## [Task objective]
Filter by the string "CIRCLE": return the lines of the material that contain it.

## [Study material]
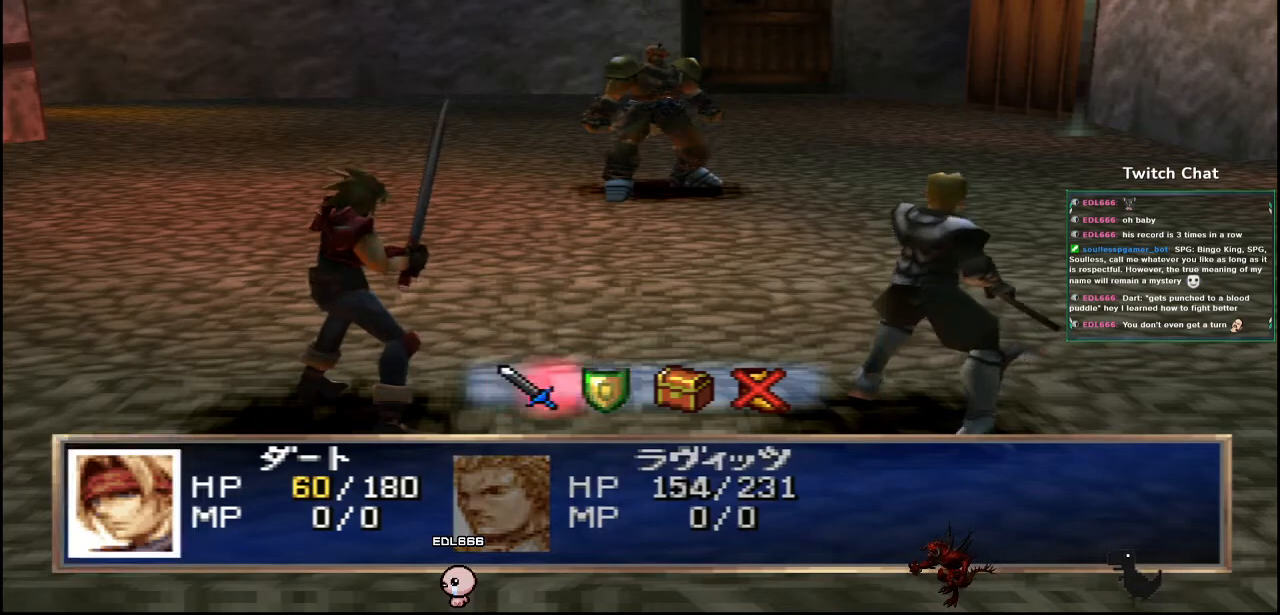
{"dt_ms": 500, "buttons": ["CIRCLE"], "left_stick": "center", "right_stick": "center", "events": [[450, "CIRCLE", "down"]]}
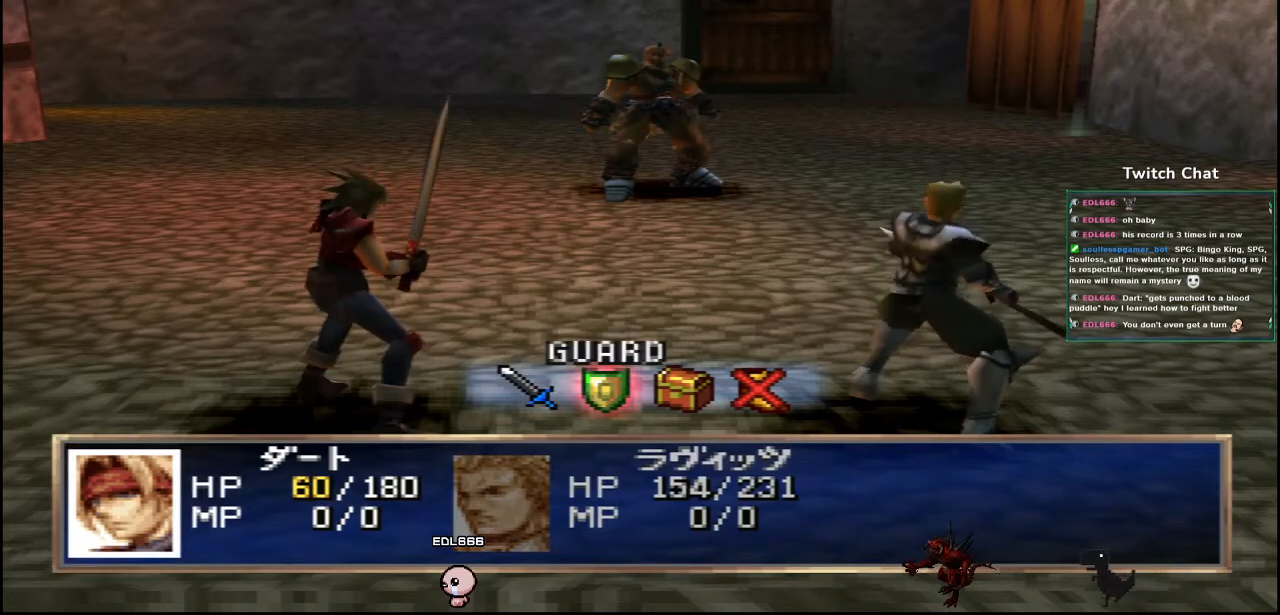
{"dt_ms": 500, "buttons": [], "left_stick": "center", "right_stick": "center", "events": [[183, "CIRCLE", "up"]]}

==

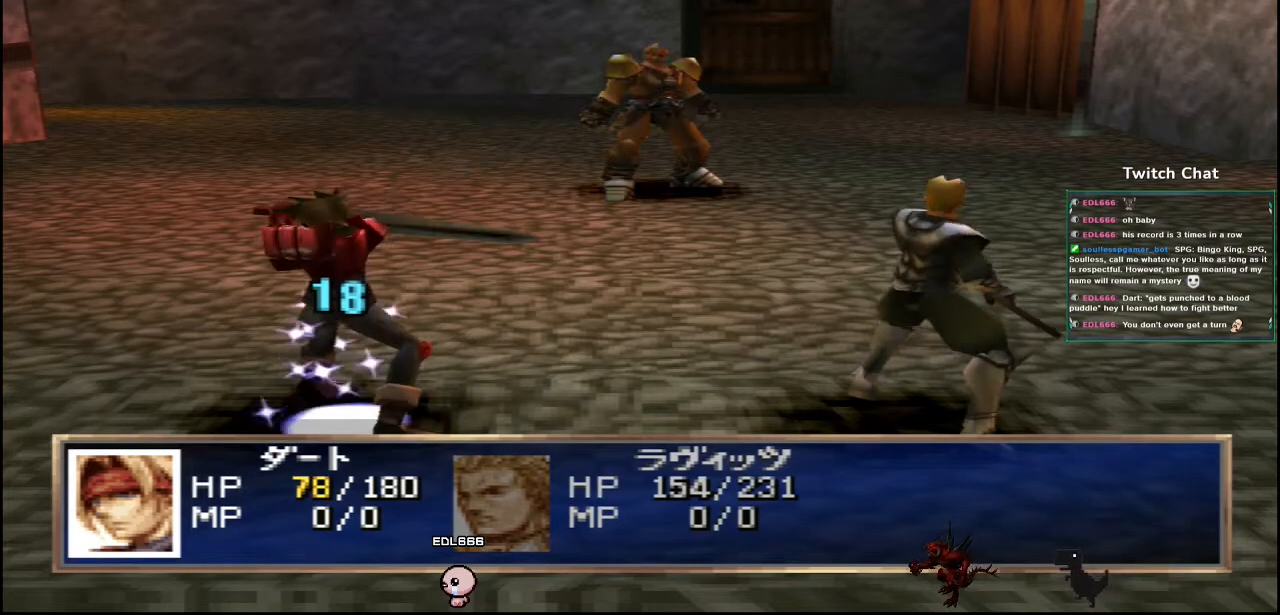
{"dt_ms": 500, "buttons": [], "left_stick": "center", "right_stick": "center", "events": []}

==

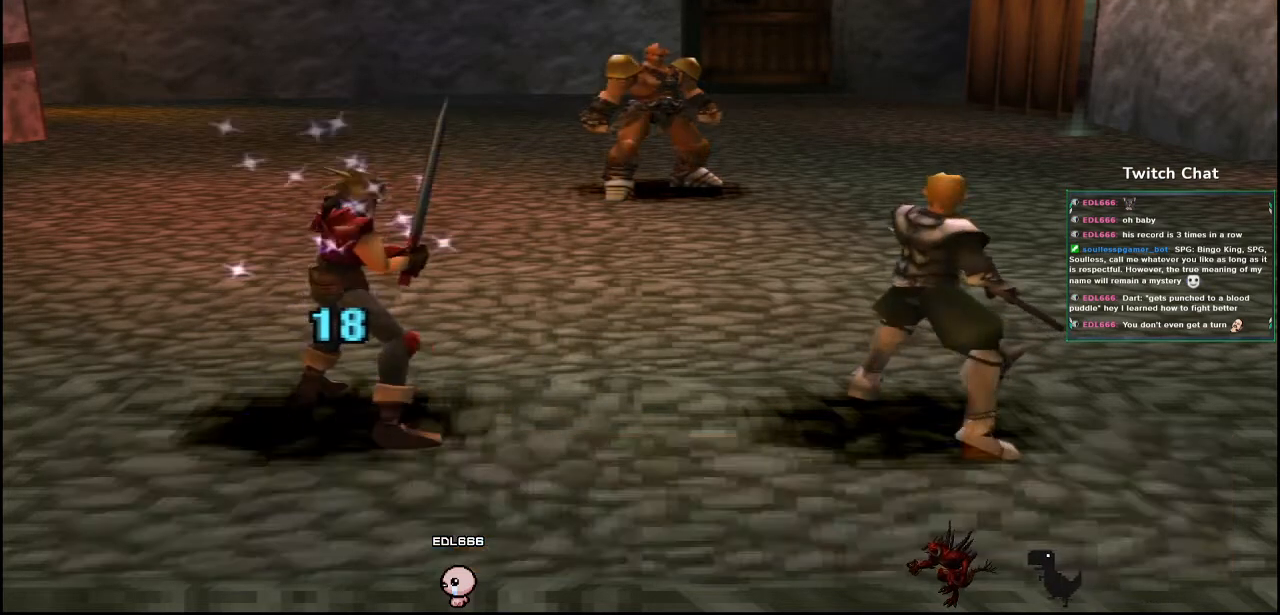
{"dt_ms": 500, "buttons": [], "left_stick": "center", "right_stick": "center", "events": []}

## [Response below]
{"dt_ms": 500, "buttons": ["CIRCLE"], "left_stick": "center", "right_stick": "center", "events": [[450, "CIRCLE", "down"]]}
{"dt_ms": 500, "buttons": [], "left_stick": "center", "right_stick": "center", "events": [[183, "CIRCLE", "up"]]}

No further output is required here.